Die Geschichte der ersten Halbzeit hat allerdings noch nichts mit ausgelassenen Karibik-Tänzen zu tun. Sie ähnelt eher dem Abschlussball beim Tanzkurs für Vorpubertierende. Der junge Bursche beginnt den Foxtrott derart forsch, dass seine Angebetete fast umfällt. Und genauso macht es HSG-Spieler Magnus Fredriksen, der nach 40 Sekunden Spielzeit Lemgos Abwehr vernascht, schön auf Kreisläufer Adam Nyfjäll ablegt, der wiederum gefoult wird, was das 1:0 dank Lukas Bechers Siebenmeter beschert. Was für ein Start! Was für ein feiner Auftakt! Doch dann beginnt Wetzlar nachzudenken, zu grübeln und zu zweifeln. Dann leistet sich Fredriksen einen Fehlpass und Stefan Cavor erst einen Fehlwurf, um direkt danach den Pfosten zu treffen. Der junge Kerl, der seine Flamme mit einer flotten Sohle beeindrucken will, tritt ihr ein-, zweimal auf die Füße, wird puderrot, wünscht sich überallhin, nur weg vom Abschlussball. Und Lemgo nutzt diese nächste allgemeine Verunsicherung der Grün-Weißen in dieser Saison. Die HSG kommt in dieser Phase so eriös daher wie die Metal-Jungs von Guns*n*Roses beim Verkauf von Versicherungen. Immer wieder ist es Rückraum-Ass Tim Suton, der die Lücken in der HSG-Abwehr aufdeckt. Sein Schlagwurf beschert den Gästen die 4:1-Führung (9:00), sein energische Vorpreschen das 7:4 (16:00). Doch diesmal scheint sich der verunsicherte Tänzer im grün-weißen Anzug zu berappeln. Die Gastgeber kämpfen um jeden Ball, verballern zwar weiter Würfe durch Rubin, Cavor oder Jonas Schelker, aber als Cavor dann doch in höchster Zeitnot auf 9:10 verkürzt (22:50, ist das schöne Ende dieses Tanzabends und der gelungene Flirt mit der Angebeteten wieder in Reichweite.

Viele Fehlwürfe

»In der ersten Halbzeit war ich sehr zufrieden,wie wir die Angriffe aufgezogen haben, aber wir haben einfach nicht genug getroffen«, sagt später Jasmin Camdzic. Und der HSG-Trainer hat seinen Anteil am kämpferisch überzeugenden Auftreten der Gastgeber. Mal mit zwei Spielmachern auf dem Feld, mal mit wechselnden Deckungsvarianten stellt er die Gäste immer wieder vor neue Aufgaben.

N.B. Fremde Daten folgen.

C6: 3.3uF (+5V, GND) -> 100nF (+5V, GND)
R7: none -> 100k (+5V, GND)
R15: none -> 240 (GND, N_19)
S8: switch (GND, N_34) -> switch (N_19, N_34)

Und auch nach der Pause geht das enge Ringelreihen weiter. »Die zweite Halbzeit«, sagt später Camdzic, »war Schlag auf Schlag.« Lemgo legt vor, Wetzlar gleich aus. Lemgo patzt, Wetzlar wirft vorbei. Die sichtlich nervösen Kellerkinder können die zahlreichen Vorlagen der matten Gäste einfach nicht entscheidend nutzen. Nun ist es immer wieder TBV-Spielmacher Lukas Hutecek, der Lemgo im Spiel hält. Er trifft zum 18:18 (45:30). Er netzt zum 22:22 (54:30). Doch in der Schlussphase scheitert auch der so starke Mann erst an Suljakovic (58:00), um dann mit ansehen zu müssen, wie der HSG-Keeper schließlich mit seiner mit normal-biologischem Ermessen kaum erklärbaren Dreifach-Parade den Sieg rettet. Danach geht der Wahnsinn los.

Danach ist einfach nur Jubel. Danach sagt ein sichtlich erlöster Trainer: »Diese Punkte sind sehr, sehr wichtig.« Und danach jubelt der komplett erschöpfte Adam Nyfjäll fast schon seufzend: »Darauf habe ich vier Monate gewartet.« Vier Monate auf eine Leistung, die ganz viel Mut im Abstiegskampf beschert.